Play a game in which you hide an object, and the child must find it. You begin the game by saying, “I have something hidden (in this room or here in the yard). You can find it only by following the directions I give you. Take three steps forward. Now turn to your right. Take two steps. Now turn to your left and take two steps. Now take three steps forward.”
A variation of this activity is to let the child hide something and direct you to locate it. A simple rule of the game might be, “No more than two steps in any direction without changing directions.”
Make some sheets of arrows. You can easily, inexpensively, and quickly do a group of them. (If you use only one sheet, the child may memorize the page, so a selection of sheets alternated at different times is best.) Use a standard sheet of 8 1/2 x 11 paper or cardboard. Draw a series of arrows pointing either up, down, right, or left. Time your child on how quickly he can call off, in sequence, which way the arrows are pointing.

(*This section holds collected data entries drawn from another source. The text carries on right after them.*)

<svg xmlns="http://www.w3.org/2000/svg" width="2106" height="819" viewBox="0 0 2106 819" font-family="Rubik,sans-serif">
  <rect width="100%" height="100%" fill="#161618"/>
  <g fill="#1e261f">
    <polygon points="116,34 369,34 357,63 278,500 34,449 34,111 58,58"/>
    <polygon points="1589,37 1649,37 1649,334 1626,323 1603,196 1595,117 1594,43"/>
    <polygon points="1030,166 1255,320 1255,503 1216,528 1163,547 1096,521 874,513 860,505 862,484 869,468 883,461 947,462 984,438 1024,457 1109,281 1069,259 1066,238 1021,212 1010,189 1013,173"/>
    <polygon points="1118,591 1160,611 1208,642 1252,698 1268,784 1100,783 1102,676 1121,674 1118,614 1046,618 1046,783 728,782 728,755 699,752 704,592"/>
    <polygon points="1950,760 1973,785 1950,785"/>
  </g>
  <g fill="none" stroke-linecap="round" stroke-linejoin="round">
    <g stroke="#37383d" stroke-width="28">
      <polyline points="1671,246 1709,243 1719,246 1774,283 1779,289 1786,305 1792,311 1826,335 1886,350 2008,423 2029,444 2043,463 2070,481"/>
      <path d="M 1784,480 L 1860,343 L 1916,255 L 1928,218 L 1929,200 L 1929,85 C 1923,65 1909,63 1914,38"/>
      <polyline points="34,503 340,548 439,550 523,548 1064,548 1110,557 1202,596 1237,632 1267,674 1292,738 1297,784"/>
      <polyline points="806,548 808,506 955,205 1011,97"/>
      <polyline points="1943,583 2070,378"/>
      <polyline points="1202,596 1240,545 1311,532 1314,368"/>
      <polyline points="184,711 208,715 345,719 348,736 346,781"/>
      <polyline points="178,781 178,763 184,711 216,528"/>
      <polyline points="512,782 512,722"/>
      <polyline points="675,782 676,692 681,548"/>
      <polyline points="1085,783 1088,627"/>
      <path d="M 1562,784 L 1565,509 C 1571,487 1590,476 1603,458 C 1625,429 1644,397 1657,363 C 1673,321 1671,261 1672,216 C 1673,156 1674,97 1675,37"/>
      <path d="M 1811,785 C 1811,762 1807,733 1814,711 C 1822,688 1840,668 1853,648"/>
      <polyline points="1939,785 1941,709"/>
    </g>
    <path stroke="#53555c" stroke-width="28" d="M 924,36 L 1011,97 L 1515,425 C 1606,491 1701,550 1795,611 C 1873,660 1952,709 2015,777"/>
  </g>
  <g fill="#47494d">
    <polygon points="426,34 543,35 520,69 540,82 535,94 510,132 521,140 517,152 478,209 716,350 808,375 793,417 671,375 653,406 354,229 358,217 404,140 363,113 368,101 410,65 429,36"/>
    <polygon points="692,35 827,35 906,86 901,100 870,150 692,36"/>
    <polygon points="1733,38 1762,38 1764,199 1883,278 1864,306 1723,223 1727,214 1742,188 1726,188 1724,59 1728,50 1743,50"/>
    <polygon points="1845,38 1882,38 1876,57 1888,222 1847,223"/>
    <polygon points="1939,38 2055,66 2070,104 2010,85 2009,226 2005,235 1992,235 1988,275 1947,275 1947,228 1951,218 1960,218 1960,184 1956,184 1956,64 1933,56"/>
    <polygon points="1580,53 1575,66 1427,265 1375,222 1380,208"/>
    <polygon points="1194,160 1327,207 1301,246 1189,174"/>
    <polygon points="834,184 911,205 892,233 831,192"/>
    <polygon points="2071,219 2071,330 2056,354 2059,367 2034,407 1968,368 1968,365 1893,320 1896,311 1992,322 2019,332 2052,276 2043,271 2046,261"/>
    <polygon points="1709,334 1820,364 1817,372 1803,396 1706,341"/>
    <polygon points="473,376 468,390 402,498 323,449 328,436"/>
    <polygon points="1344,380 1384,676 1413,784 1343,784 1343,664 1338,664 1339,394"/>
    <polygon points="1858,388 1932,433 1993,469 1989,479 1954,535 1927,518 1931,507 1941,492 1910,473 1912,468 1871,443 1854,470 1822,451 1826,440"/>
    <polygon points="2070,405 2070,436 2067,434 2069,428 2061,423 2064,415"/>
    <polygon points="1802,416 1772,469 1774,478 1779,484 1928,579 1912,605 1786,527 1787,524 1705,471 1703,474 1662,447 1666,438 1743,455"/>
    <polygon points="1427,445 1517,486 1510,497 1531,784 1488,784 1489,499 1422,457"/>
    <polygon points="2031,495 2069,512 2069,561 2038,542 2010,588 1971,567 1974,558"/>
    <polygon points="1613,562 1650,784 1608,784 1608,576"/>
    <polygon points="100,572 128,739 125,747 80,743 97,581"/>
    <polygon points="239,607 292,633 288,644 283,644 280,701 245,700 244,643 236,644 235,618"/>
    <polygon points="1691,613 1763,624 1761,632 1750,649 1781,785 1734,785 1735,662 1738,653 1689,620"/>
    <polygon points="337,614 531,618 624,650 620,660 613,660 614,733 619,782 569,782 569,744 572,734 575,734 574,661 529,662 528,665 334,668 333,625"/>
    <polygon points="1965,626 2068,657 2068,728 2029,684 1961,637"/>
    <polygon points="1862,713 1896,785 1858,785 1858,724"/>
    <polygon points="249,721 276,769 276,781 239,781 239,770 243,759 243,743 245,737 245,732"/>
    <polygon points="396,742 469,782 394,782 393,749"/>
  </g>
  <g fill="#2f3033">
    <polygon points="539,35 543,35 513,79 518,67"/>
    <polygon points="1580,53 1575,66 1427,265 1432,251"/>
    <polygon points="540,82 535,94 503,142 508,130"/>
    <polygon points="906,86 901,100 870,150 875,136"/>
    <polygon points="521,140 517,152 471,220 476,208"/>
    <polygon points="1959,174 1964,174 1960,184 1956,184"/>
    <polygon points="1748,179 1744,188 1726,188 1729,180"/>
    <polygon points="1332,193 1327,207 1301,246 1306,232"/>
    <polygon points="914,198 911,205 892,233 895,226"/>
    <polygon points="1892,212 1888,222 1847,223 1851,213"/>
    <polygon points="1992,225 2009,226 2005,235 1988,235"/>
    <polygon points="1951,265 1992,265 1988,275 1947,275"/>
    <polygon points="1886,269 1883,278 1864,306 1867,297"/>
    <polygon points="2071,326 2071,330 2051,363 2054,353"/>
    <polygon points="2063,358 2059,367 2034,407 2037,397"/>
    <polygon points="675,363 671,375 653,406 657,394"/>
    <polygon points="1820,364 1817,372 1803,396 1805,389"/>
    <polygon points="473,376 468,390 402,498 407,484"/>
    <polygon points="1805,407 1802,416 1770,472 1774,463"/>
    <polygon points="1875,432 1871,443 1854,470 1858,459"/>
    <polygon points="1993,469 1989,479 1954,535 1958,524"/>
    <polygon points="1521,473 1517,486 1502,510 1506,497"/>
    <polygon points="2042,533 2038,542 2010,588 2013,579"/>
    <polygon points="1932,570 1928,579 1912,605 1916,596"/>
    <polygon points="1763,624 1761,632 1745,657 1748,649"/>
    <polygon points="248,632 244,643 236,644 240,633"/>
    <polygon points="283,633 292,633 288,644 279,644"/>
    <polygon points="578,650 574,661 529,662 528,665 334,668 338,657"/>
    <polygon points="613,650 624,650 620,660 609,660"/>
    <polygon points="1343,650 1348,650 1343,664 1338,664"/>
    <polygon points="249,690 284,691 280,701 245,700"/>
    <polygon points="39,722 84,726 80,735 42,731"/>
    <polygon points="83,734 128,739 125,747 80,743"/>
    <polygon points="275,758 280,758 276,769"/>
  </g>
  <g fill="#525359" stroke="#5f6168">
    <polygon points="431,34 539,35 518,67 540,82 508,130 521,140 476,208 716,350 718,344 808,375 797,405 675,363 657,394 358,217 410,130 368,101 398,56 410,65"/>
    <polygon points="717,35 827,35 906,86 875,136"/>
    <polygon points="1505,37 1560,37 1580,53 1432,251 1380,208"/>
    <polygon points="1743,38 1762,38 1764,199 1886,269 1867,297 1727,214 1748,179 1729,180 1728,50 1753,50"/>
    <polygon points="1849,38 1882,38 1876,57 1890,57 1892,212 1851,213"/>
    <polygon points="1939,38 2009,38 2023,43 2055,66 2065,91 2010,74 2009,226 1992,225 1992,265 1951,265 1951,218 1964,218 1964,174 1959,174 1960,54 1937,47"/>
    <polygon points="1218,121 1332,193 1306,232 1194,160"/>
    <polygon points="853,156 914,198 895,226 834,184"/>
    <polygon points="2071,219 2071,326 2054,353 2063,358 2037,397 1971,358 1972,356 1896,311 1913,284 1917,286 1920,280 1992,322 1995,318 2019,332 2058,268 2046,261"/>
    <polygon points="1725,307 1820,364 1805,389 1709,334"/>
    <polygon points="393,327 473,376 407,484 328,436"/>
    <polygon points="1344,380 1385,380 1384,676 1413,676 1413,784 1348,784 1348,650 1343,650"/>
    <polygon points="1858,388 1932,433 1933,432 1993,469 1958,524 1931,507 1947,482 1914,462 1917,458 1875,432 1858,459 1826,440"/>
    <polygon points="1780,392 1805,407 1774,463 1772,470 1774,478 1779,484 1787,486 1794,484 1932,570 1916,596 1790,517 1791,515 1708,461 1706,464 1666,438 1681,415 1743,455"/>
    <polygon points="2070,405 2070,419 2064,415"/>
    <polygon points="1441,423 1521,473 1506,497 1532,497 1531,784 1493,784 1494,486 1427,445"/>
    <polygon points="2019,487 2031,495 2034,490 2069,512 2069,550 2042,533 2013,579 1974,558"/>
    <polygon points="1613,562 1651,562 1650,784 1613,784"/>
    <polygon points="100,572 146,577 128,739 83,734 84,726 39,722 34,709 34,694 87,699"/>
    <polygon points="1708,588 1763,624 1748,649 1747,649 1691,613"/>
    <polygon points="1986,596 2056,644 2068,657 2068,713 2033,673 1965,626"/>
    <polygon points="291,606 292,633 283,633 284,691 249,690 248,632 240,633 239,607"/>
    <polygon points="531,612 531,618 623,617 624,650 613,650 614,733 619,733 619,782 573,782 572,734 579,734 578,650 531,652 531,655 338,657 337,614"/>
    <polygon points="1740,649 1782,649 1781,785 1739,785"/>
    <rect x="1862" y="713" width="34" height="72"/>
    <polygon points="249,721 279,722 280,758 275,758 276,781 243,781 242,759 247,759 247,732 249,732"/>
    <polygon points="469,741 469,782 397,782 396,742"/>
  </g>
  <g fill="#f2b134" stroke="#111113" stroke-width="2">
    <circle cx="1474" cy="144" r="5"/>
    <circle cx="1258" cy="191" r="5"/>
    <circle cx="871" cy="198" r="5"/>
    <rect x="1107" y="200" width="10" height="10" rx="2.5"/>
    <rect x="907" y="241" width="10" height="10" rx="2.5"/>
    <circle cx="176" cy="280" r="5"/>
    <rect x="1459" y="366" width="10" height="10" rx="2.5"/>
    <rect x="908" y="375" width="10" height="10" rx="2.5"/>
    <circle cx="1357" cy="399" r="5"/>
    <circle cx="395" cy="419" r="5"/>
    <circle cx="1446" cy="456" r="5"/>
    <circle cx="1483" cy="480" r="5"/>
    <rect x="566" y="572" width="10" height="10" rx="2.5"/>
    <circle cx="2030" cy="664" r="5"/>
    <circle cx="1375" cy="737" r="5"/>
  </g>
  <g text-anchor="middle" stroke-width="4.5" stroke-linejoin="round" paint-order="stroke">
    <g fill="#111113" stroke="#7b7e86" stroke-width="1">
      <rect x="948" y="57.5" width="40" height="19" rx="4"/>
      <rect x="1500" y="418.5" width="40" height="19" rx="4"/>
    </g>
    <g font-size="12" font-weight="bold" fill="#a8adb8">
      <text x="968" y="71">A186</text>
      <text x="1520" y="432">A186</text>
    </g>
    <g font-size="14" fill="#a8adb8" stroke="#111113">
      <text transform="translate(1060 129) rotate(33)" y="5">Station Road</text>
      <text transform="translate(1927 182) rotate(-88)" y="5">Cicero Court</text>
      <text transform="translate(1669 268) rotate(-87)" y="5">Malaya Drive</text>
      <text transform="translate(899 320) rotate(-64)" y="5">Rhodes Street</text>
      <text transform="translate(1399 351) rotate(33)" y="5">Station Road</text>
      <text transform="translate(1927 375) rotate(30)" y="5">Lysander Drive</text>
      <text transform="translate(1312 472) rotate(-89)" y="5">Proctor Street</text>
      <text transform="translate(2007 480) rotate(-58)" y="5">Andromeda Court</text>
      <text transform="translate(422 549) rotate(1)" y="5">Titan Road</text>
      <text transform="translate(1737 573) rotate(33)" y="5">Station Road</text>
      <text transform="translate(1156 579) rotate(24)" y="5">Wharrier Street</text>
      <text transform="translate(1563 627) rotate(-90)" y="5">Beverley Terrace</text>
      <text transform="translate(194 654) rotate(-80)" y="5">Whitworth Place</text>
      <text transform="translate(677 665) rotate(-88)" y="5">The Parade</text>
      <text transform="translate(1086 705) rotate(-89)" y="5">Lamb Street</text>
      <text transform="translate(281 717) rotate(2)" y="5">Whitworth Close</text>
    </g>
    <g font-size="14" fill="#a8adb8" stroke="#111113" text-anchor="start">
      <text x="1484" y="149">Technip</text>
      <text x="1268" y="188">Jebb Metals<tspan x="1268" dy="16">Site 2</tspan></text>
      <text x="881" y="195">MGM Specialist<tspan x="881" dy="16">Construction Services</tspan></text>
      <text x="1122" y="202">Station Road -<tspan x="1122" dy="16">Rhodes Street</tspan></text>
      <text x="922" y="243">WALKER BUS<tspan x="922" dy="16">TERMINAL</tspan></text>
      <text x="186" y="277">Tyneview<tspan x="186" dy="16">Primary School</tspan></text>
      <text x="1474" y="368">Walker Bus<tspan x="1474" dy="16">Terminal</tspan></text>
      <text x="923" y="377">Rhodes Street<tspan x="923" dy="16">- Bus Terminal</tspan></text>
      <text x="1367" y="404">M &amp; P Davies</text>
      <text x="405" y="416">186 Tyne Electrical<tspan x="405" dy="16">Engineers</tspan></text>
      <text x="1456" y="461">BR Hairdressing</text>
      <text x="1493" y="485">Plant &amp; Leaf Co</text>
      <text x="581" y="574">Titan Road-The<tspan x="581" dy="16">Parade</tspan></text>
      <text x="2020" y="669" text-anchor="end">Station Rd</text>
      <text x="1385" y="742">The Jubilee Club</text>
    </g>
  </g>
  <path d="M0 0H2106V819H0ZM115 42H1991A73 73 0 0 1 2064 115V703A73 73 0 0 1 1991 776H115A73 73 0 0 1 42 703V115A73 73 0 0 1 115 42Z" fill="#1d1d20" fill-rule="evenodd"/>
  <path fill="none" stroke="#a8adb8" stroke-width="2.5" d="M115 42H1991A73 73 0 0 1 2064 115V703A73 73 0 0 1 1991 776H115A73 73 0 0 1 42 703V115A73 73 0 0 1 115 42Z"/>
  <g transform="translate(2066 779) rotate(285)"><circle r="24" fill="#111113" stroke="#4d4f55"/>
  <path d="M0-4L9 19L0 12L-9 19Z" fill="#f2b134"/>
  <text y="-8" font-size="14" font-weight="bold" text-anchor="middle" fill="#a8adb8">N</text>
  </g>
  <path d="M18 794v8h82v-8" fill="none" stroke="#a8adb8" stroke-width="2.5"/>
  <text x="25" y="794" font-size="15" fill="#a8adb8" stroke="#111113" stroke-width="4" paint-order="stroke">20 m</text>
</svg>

There are a number of variations to this activity. For example, as the child calls out the direction, he will incorporate arm movements: left (left arm outstretched); right (Tight arm outstretched); up and down (both arms stretched up or down). Once the child has mastered this activity, ask him to give a single jump while calling out the directions and making the appropriate arm movements. The jump should occur at the same time the direction is called out. If this is too difficult, eliminate the jumps until later.
A poor understanding of space can even affect a child’s ability to read from left to right. Talk with your child’s teacher about allowing him to use the index finger of his preferred hand to “track” the words across the line of print as he is reading. Not only will it help him to organize space, but it will strengthen left-to-right movements of the eyes across the page. When you are reading to your child (and it is hoped that this is a frequent occurrence in your home), track the words with your finger to show him that reading occurs from left to right.

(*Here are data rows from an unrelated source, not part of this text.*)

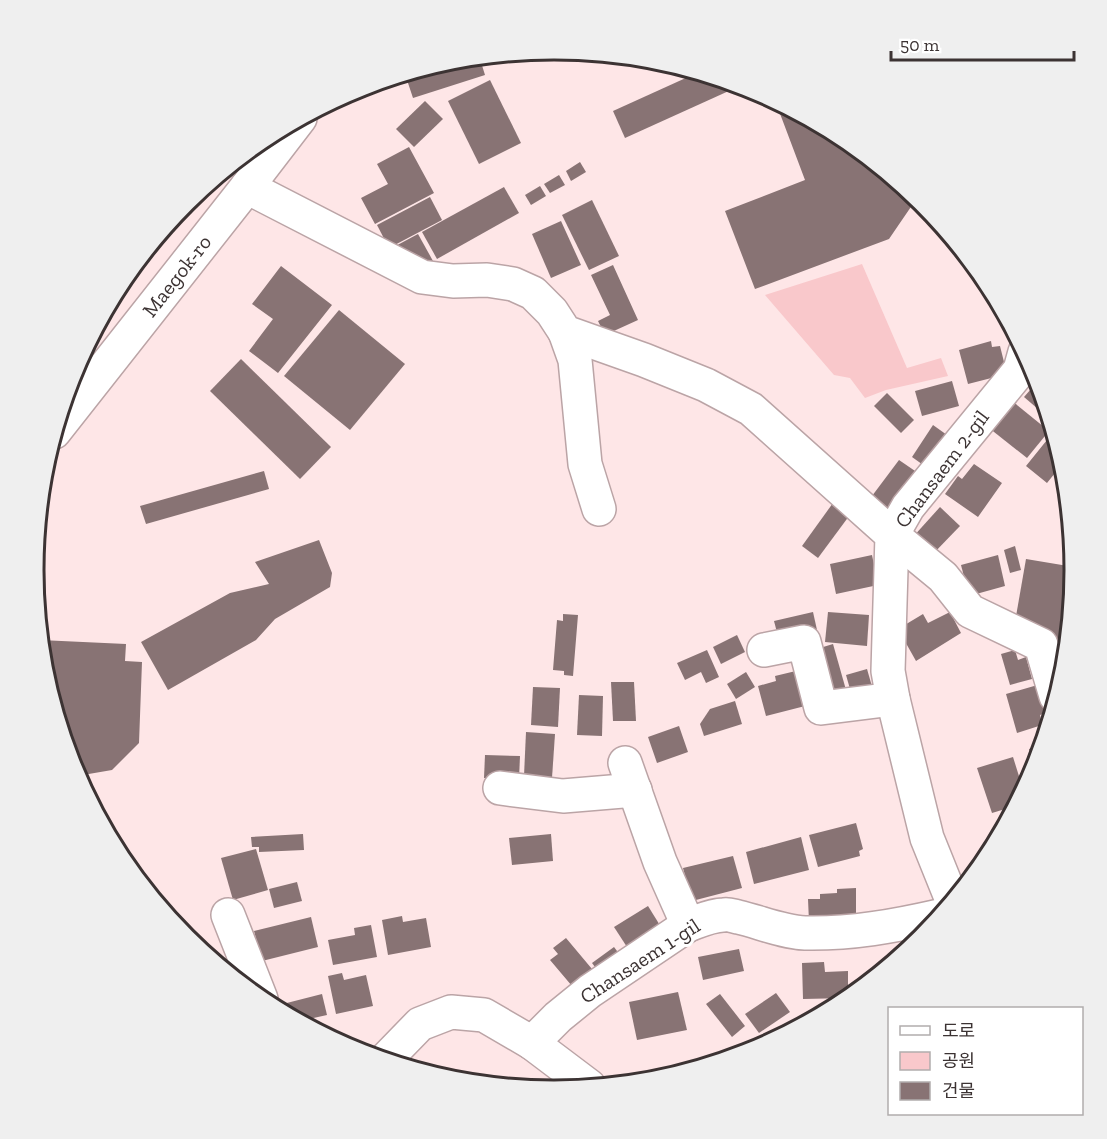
<svg xmlns="http://www.w3.org/2000/svg" width="1107" height="1139" font-family="'Zilla Slab','Noto Sans KR',serif">
<style>
.green{fill:#f9c8cb}
.building{fill:#887374}
.lines{fill:none;stroke-linecap:round;stroke-linejoin:round}
.minor-casing{stroke:#bba4a6;stroke-width:36}
.minor{stroke:#fff;stroke-width:33}
.labels{text-anchor:middle;stroke-width:6;stroke-linejoin:round;paint-order:stroke}
.street-label{font-size:21px;fill:#3c3333;stroke:#fff}
.rim{fill:none;stroke:#3c3333;stroke-width:3}
</style>
<rect width="100%" height="100%" fill="#fee6e7"/>
<polygon class="green" points="862,264 907,368 941,358 948,376 886,390 865,398 850,378 834,375 765,295"/>
<g class="building">
<polygon points="507,54 486,64 482,56"/>
<polygon points="479,56 485,75 413,98 406,77 464,58"/>
<polygon points="699,72 742,85 625,138 613,111"/>
<polygon points="490,80 521,143 479,164 448,101"/>
<polygon points="425,101 443,119 414,147 396,129"/>
<polygon points="778,102 843,137 917,198 889,239 755,289 725,211 805,180 776,103"/>
<polygon points="409,147 434,193 375,224 361,198 388,184 377,164"/>
<polygon points="580,162 586,172 571,181 566,171"/>
<polygon points="559,175 565,185 550,193 544,184"/>
<polygon points="540,186 546,196 531,205 525,195"/>
<polygon points="504,187 519,213 437,259 422,232"/>
<polygon points="430,197 442,220 389,248 377,225"/>
<polygon points="592,200 619,256 589,270 562,215"/>
<polygon points="561,221 581,265 551,278 532,234"/>
<polygon points="418,234 433,261 420,268 390,249"/>
<polygon points="613,265 638,320 605,335 598,321 610,315 591,275"/>
<polygon points="281,266 332,305 278,373 249,351 273,319 252,304"/>
<polygon points="339,310 405,364 350,430 284,376"/>
<polygon points="991,341 992,347 1000,346 1007,374 968,384 959,350"/>
<polygon points="241,359 331,447 300,479 210,391"/>
<polygon points="952,381 959,406 922,416 915,391"/>
<polygon points="1038,381 1047,412 1045,415 1024,397"/>
<polygon points="887,393 914,420 901,433 874,406"/>
<polygon points="1006,396 1049,431 1027,458 984,424"/>
<polygon points="933,425 947,435 926,467 912,457"/>
<polygon points="1051,435 1055,438 1060,456 1054,464 1059,468 1047,483 1026,466"/>
<polygon points="899,460 918,473 888,514 869,500"/>
<polygon points="974,464 1002,483 978,517 945,494 958,476 962,479"/>
<polygon points="264,471 269,489 146,524 140,506"/>
<polygon points="838,496 855,508 818,558 802,546"/>
<polygon points="940,507 960,526 931,556 912,538"/>
<polygon points="319,540 332,573 330,587 275,619 256,640 168,690 141,642 230,593 269,584 255,562"/>
<polygon points="1015,546 1021,570 1010,573 1004,550"/>
<polygon points="872,555 878,585 836,594 830,564"/>
<polygon points="998,555 1005,586 969,596 961,565"/>
<polygon points="1026,559 1074,567 1066,647 1015,622"/>
<polygon points="813,612 817,630 779,640 774,621"/>
<polygon points="828,612 869,615 867,646 825,642"/>
<polygon points="950,612 961,633 916,661 898,629 923,614 928,623"/>
<polygon points="563,614 578,615 573,676 564,675 564,671 553,670 557,620 563,621"/>
<polygon points="737,635 745,652 721,664 713,647"/>
<polygon points="40,640 126,644 125,661 142,662 139,743 112,770 77,776 72,768 43,671"/>
<polygon points="833,644 848,697 825,704 810,651"/>
<polygon points="707,650 719,677 706,683 701,672 685,680 677,663"/>
<polygon points="1015,650 1018,660 1026,657 1032,679 1010,685 1001,654"/>
<polygon points="867,669 873,690 852,696 846,675"/>
<polygon points="800,670 809,705 766,716 758,686 776,681 775,676"/>
<polygon points="746,672 755,687 736,699 727,684"/>
<polygon points="611,682 634,682 636,721 613,721"/>
<polygon points="1041,684 1042,698 1046,713 1040,715 1042,725 1017,733 1006,694"/>
<polygon points="533,687 560,688 558,727 531,725"/>
<polygon points="579,695 603,696 602,736 577,735"/>
<polygon points="735,701 742,724 704,736 700,724 710,709"/>
<polygon points="679,726 688,752 657,763 648,737"/>
<polygon points="526,732 555,734 552,778 524,776"/>
<polygon points="1042,745 1034,768 1029,749"/>
<polygon points="485,755 520,756 519,779 484,778"/>
<polygon points="1013,757 1023,789 1015,806 992,813 977,768"/>
<polygon points="856,823 863,849 859,851 860,856 818,867 809,835"/>
<polygon points="303,834 304,850 259,852 259,847 252,847 251,837"/>
<polygon points="551,834 553,861 512,865 509,838"/>
<polygon points="801,837 809,870 754,884 746,852"/>
<polygon points="256,849 268,890 233,900 221,858"/>
<polygon points="733,856 742,888 692,901 683,868"/>
<polygon points="297,882 302,901 274,908 269,889"/>
<polygon points="856,888 856,922 809,922 808,899 820,899 820,894 837,893 837,889"/>
<polygon points="648,906 661,927 627,947 614,927"/>
<polygon points="402,916 403,922 426,918 431,947 388,955 382,920"/>
<polygon points="311,917 318,947 262,961 254,931"/>
<polygon points="371,925 377,957 333,965 328,940 355,935 354,928"/>
<polygon points="922,937 921,938 904,952 903,938"/>
<polygon points="566,938 592,969 572,986 550,960 558,954 553,948"/>
<polygon points="614,947 623,959 601,975 592,963"/>
<polygon points="739,949 744,971 703,980 698,957"/>
<polygon points="824,962 825,972 848,971 848,998 803,999 802,963"/>
<polygon points="342,973 344,980 366,975 373,1006 336,1014 328,976"/>
<polygon points="678,992 687,1030 637,1040 629,1002"/>
<polygon points="776,993 790,1012 759,1033 745,1014"/>
<polygon points="322,994 327,1015 300,1021 276,1009 275,1006"/>
<polygon points="720,994 745,1026 732,1037 706,1004"/>
</g>
<g class="lines">
<defs>
<g id="minor">
<polyline points="247,187 422,277 453,281 487,280 513,284 533,293 552,312 565,332 644,360 706,385 751,409 892,535 888,671 893,699 927,838 952,900"/>
<polyline points="565,332 575,360 585,464 599,509"/>
<polyline points="1025,352 1020,370 908,507 892,535 943,577 970,611 1041,645 1056,696"/>
<polyline points="54,432 247,187 300,118"/>
<polyline points="764,650 804,642 821,708 893,699"/>
<polyline points="625,763 660,862 688,925"/>
<polyline points="500,788 563,796 635,790"/>
<polyline points="228,915 261,999"/>
<path d="M532,1043L558,1017L590,991L688,925C699,921 712,915 724,915C728,914 733,916 738,917C760,922 782,932 805,933C851,934 895,926 939,916"/>
<polyline points="385,1060 420,1024 451,1012 484,1015 532,1043 589,1086"/>
</g>
</defs>
<use href="#minor" class="minor-casing"/>
<use href="#minor" class="minor"/>
</g>
<g class="labels">
<g class="street-label">
<text transform="translate(177 276) rotate(-52)" y="7">Maegok-ro</text>
<text transform="translate(942 469) rotate(-53)" y="7">Chansaem 2-gil</text>
<text transform="translate(640 961) rotate(-33)" y="7">Chansaem 1-gil</text>
</g>
</g>
<path d="M0 0H1107V1139H0ZM44 570a510 510 0 1 1 1020 0a510 510 0 1 1-1020 0Z" fill="#efefef" fill-rule="evenodd"/>
<path class="rim" d="M44 570a510 510 0 1 1 1020 0a510 510 0 1 1-1020 0Z"/>
<rect x="888" y="1007" width="195" height="108" fill="#ffffff" stroke="#b1adad" stroke-width="1.5"/>
<rect x="900" y="1026" width="30" height="9" fill="#ffffff" stroke="#b1adad" stroke-width="1.5"/>
<text x="942" y="1037" font-size="18" fill="#3c3333">도로</text>
<rect x="900" y="1052" width="30" height="18" fill="#f9c8cb" stroke="#b1adad" stroke-width="1.5"/>
<text x="942" y="1067" font-size="18" fill="#3c3333">공원</text>
<rect x="900" y="1082" width="30" height="18" fill="#887374" stroke="#b1adad" stroke-width="1.5"/>
<text x="942" y="1097" font-size="18" fill="#3c3333">건물</text>
<path d="M891 51v9h183v-9" fill="none" stroke="#3c3333" stroke-width="3"/>
<text x="900" y="51" font-size="18" fill="#3c3333" stroke="#ffffff" stroke-width="4.5" paint-order="stroke">50 m</text>
</svg>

Observe your child as he does everyday tasks. One of the reasons a large number of children continue to have spatial difficulties is because many times, for unclear reasons, they haven’t developed a “preferred side” by the time they are seven years old. By “preferred side,” psychologists mean that children will, the majority of the time, drink with, open doors, comb their hair, brush their teeth, draw, write, toss a ball, et cetera, with the same hand. When the child switches hand usage for major tasks that clearly require only one hand, you should speak with your child’s teacher or the school psychologist to determine whether special remedial needs are being met.
As with other things you do with your child at home, keep the activities low-keyed, enjoyable, and non-threatening. Be gentle, take it one step at a time, and don’t scold. Your attitude will rub off on the child. If you seem to be having fun with the various games, your child will enjoy them, too. Set a goal-for example, “I want him to get to know what his right side is” and approach it in as many creative ways as you can think of. You will probably be amazed at the many ideas that will occur to you.
Keep in touch with your child’s teacher. (She may have some helpful ideas, too.) Let her know what you are doing and what gains or problems-you are seeing in your child.